Кейн шла так быстро, как могла, и в голове было пусто.
Одной-единственной мыслью звенело, что нужно торопиться. Именно сегодня, сейчас.
Она не чувствовала холода, совсем потеряла счет времени в калейдоскопе улиц.
В каменных массивах богатых домов, в крохотных коробках домов бедных, которых становилось все больше и больше.
Кейн почему-то всегда нравились трущобы – их пестрое, отчаянно живое лоскутное одеяло. Их непобедимое желание быть, дышать, продолжаться.
Кейн шла к ним, все убыстряя и убыстряя шаг.
Вот же она: Солнечная улица – серая и дымная, и настоящая.
И четвертый дом – крохотная коробка наверху, затерянная между 4-а и 4-в, но Кейн все равно увидела ее сразу.
Увидела и перешла на бег.
Должно быть, она глупо выглядела со стороны – взрослая мастресса, которая, путаясь в юбке, бежала вперед.
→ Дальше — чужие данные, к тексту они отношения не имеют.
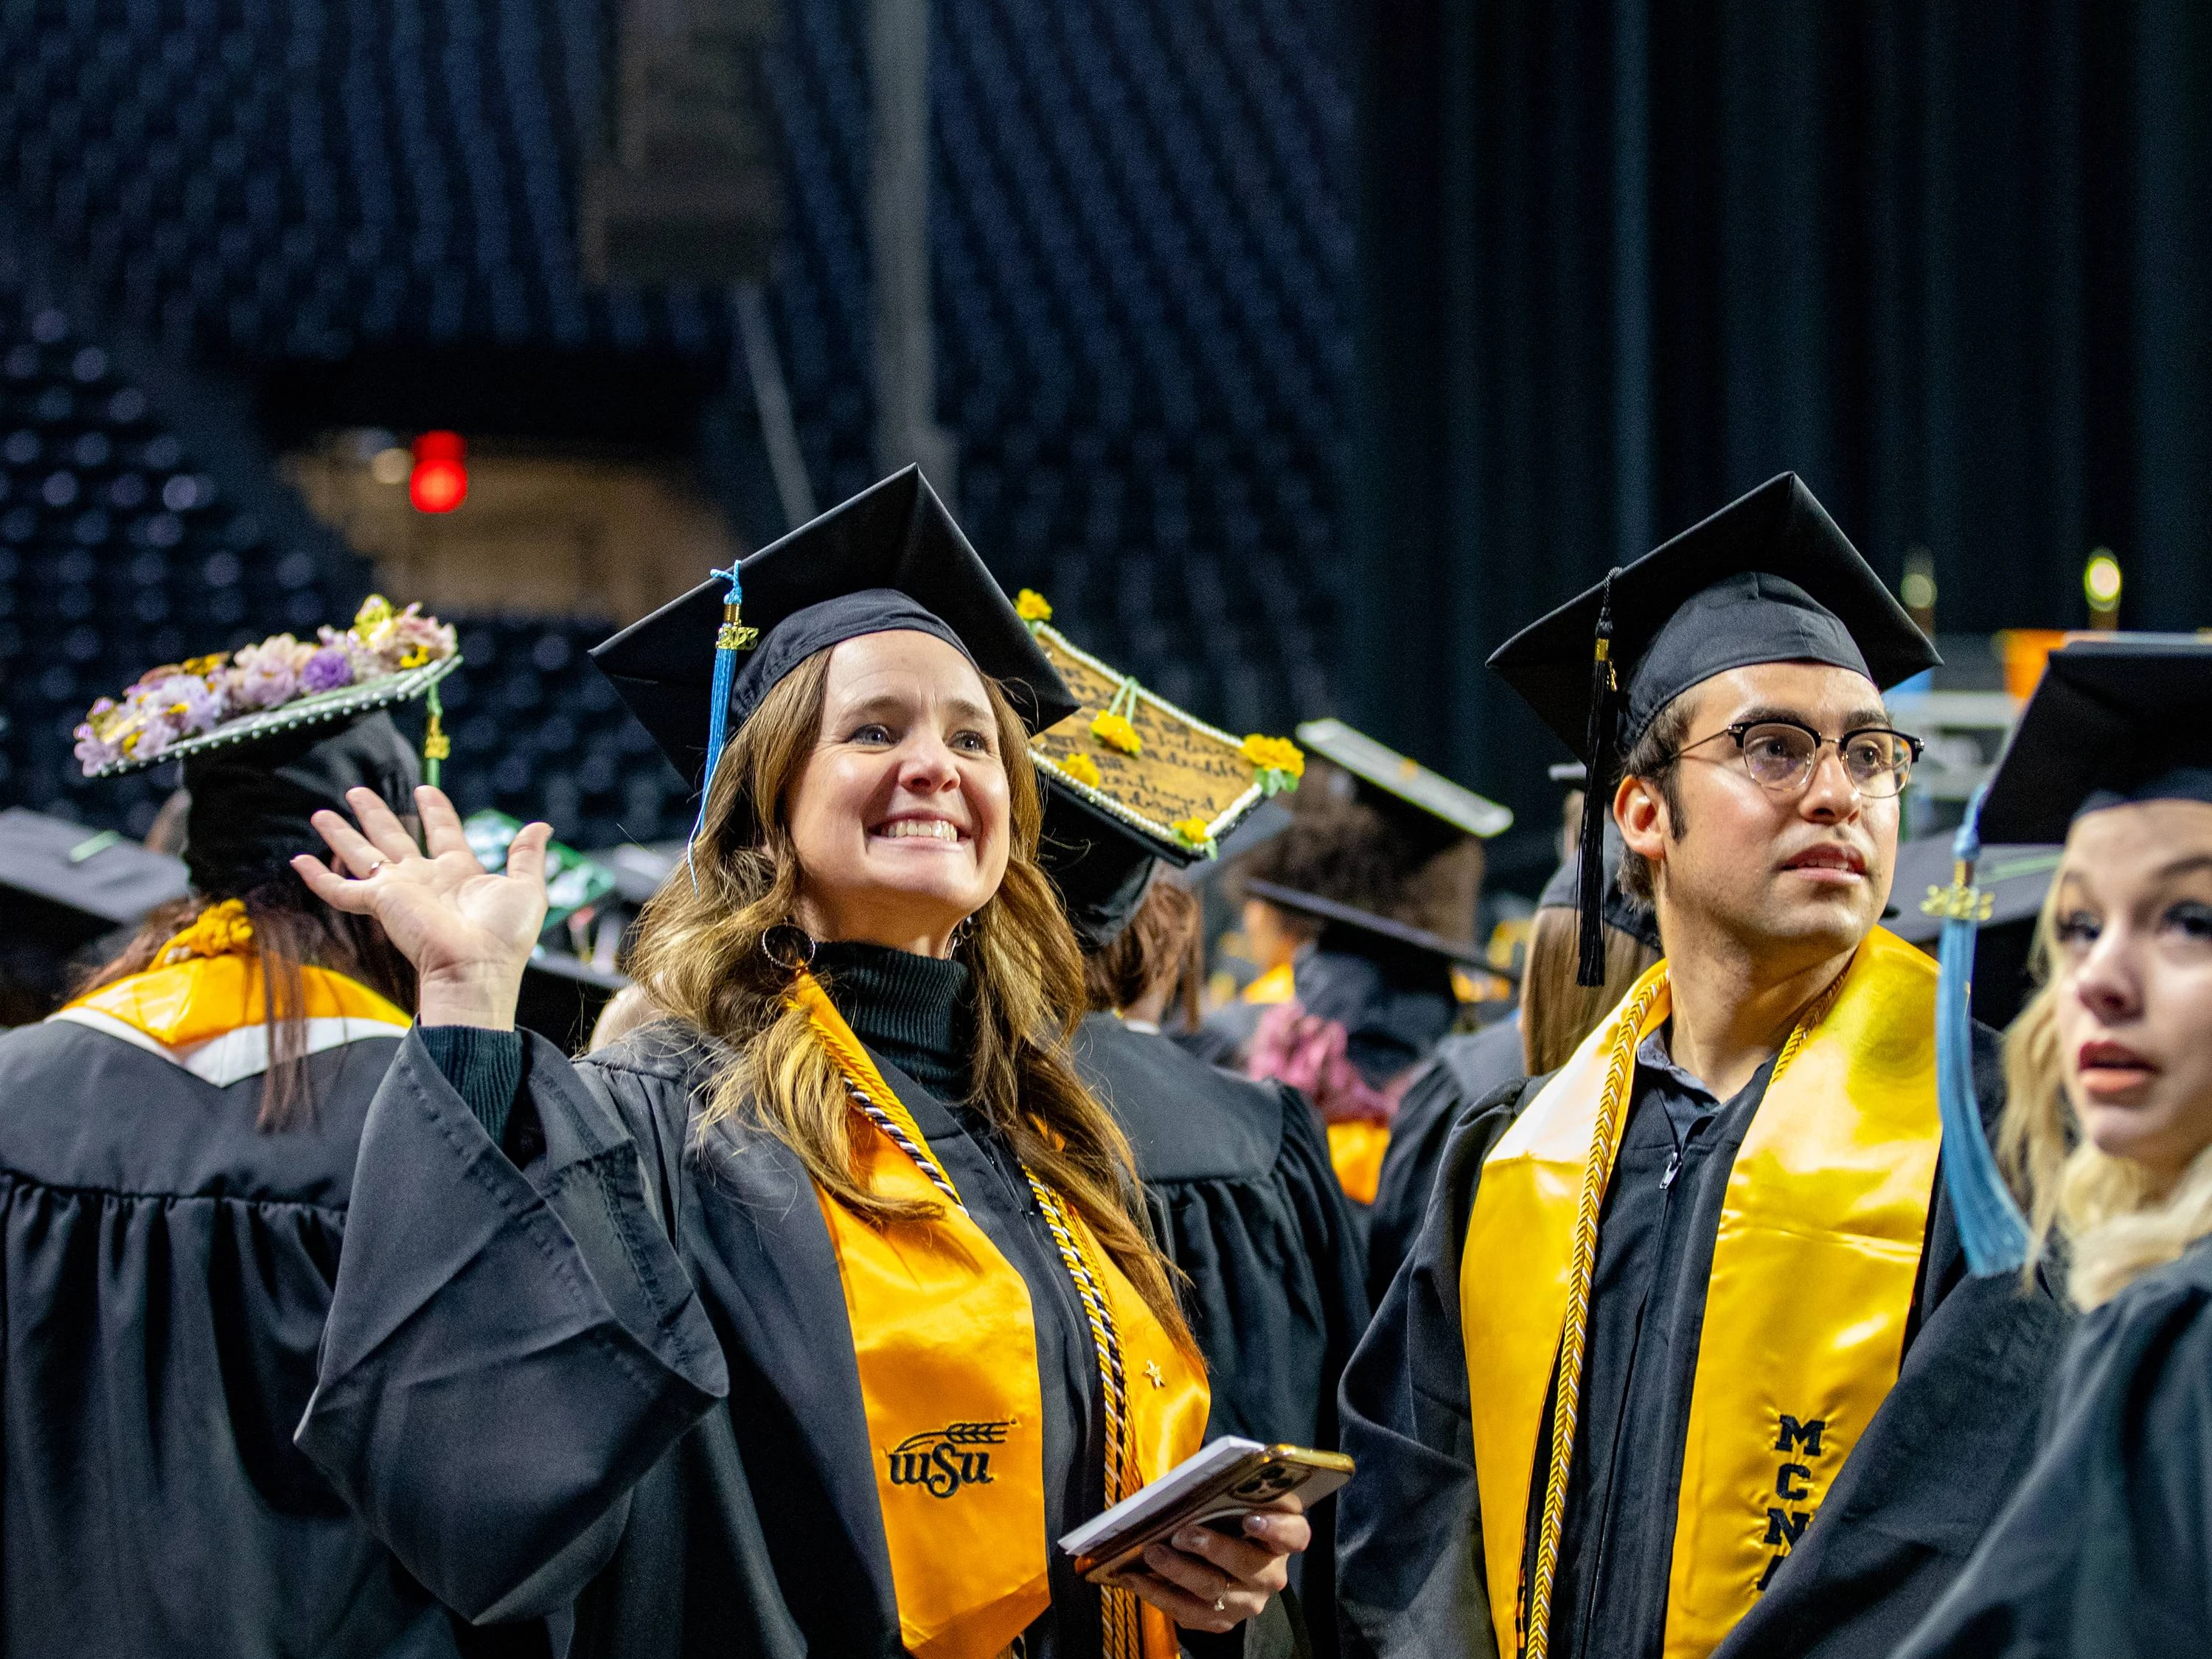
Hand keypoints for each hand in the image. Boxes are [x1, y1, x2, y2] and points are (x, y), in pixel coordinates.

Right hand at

Может быть, Джека даже не было дома.
Каблуки стучали по каменным плитам мостовой и по железным лестницам, ведущим вверх, и воздуха – такого дымного, холодного воздуха трущоб было отчаянно мало.
Дверь в дом Джека была небесно-синей, затертой заплаткой неба на стене.
Кейн подняла руку, чтобы постучать, и замерла.
Сердце колотилось, как сумасшедшее – казалось, так громко, что, наверное, его можно было принять за стук в дверь.
А потом раздались шаги с той стороны двери, Кейн узнала их – по одному звуку узнала Джека.
Дверь открылась, и это действительно был он. Полумрак коридора обрисовывал его фигуру, и Кейн сразу увидела Джека целиком – каждую крохотную мелочь: и массивную фигуру, и тень щетины на подбородке, и крохотную дырку на старом свитере возле локтя. Льдистые глаза, и механическую руку, и старые домашние штаны, всклокоченные волосы и тени под глазами.
Джек молчал.
Смотрел на Кейн, не двигался с места, и казался вырезанным из камня.
А ей только теперь пришло в голову, что он мог быть не один.